A study of the small galaxies swallowed by our nearest large galactic neighbor has revealed something of how galaxies grow. In the process, it has hinted at something that, if true, would change the way we see the universe in profound ways.
All galaxies, including our own Milky Way, grow by consuming smaller ones. Inevitably, the nearest large galaxy to our own, M31, also known as Andromeda, has eaten many small neighbors. Our first insight into the nature of these events is useful because Andromeda and the Milky Way are on course to meet. That’s 4 billion years away, but it’s good to be prepared.
Dr Dougal Mackey of the Australian National University and Professor Geraint Lewis from the University of Sydney analyzed streams of stars within Andromeda’s halo and identified some as the remnants of galaxies, even gaining approximations of when this occurred. Rather than a steady process, they identified two bursts separated by billions of years. The galaxies in the two rounds arrived at right angles to each other and maintained that motion even after being pulled apart.

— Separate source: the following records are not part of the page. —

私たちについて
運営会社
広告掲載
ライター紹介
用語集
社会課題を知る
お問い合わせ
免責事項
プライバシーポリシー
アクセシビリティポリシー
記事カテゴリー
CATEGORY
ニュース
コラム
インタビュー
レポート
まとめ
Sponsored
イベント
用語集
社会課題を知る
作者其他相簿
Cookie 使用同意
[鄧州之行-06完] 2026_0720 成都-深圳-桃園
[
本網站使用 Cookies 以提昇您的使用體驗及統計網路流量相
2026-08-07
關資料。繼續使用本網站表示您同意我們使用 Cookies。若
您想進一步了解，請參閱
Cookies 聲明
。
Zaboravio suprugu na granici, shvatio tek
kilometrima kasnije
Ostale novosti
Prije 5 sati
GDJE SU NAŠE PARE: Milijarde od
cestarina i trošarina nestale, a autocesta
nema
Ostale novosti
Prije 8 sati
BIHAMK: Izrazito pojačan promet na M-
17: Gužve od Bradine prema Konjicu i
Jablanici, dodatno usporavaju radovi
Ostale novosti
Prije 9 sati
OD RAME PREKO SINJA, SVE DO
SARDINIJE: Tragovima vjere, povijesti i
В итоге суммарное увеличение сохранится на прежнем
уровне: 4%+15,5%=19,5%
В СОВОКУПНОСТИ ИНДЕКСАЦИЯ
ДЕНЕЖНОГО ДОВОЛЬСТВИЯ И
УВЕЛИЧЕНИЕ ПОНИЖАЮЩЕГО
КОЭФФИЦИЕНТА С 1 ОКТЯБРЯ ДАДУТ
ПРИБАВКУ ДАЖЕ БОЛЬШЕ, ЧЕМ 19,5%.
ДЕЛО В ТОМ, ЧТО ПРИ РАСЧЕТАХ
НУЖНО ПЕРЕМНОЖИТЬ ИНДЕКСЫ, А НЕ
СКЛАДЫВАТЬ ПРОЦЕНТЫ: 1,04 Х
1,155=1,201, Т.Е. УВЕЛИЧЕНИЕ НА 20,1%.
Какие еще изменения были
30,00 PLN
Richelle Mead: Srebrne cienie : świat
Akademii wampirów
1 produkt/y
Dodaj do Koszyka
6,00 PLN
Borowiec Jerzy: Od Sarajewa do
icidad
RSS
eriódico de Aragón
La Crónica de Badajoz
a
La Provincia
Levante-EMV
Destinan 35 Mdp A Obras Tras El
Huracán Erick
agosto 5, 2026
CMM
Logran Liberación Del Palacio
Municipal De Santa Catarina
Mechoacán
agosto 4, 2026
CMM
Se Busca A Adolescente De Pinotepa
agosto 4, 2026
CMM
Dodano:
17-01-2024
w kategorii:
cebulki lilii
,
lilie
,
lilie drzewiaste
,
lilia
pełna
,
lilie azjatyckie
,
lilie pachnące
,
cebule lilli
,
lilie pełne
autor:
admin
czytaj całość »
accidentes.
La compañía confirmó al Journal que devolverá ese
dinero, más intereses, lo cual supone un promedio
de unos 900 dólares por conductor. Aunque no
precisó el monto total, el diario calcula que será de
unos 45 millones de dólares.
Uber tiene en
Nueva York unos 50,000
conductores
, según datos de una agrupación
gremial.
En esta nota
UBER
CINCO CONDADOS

“We are cosmic archaeologists, except we are digging through the fossils of long-dead galaxies rather than human history,” Lewis said in a statement.
Mackey told IFLScience the consumed galaxies contained globular clusters, groups of stars bound so closely together that only the most powerful gravitational disruptions pull them apart.
Individual stars in Andromeda’s halo are usually too distant and faint for us to track their movements, but the clusters are a different matter, allowing the pair to identify in Nature the streams whose shared movements pin them as past galaxies.
“Once you get below a certain mass, galaxies don’t contain globular clusters,” Mackey said, so the smallest are currently untraceable. However, he added that the contribution of these to Andromeda’s growth was minor.
One day, Andromeda will swallow the Milky Way as well. However, Mackey acknowledged to IFLScience this will be a very different process. The galaxies Andromeda has eaten up until now have masses a tenth of its total at most, usually much smaller. The Milky Way, on the other hand, is at least half Andromeda’s size.
The merger of the two will destroy the spiral structure of each, creating an egg-like elliptical galaxy. By then, the Sun will have burned the Earth beyond recognition, but if humanity somehow survives elsewhere, consequences will be limited. Our view of the night sky will change utterly, but the space between the stars is so great that even when stars from Andromeda become mixed among our nearest neighbors, it is unlikely any will pass close enough to disrupt orbits within the inner solar system.
One feature of the pair’s work is still tentative but could turn out to be awe-inspiring. Around a decade ago astronomers noticed a curious pattern in the dwarf galaxies that surround Andromeda. Around half these galaxies orbit in a specific plane, something astronomers had not expected and struggled to explain. We now know this pattern is unstable, and can neither have been in place for a long time (astronomically speaking) or have lasted that far into the future.
This study found that some of the swallowed galaxy remnants conform to the same pattern, but surprisingly, it is the much older set that do this, rather than the more recent arrival. This suggests these long-lost galaxies also once lay in a similar plane, indicating an abiding underlying structure to the local area of the universe. The most likely explanation is the universe is made up of a web of dark matter filaments and Andromeda lies on one of these, with gravity so powerful it aligns the movement of clusters of small galaxies.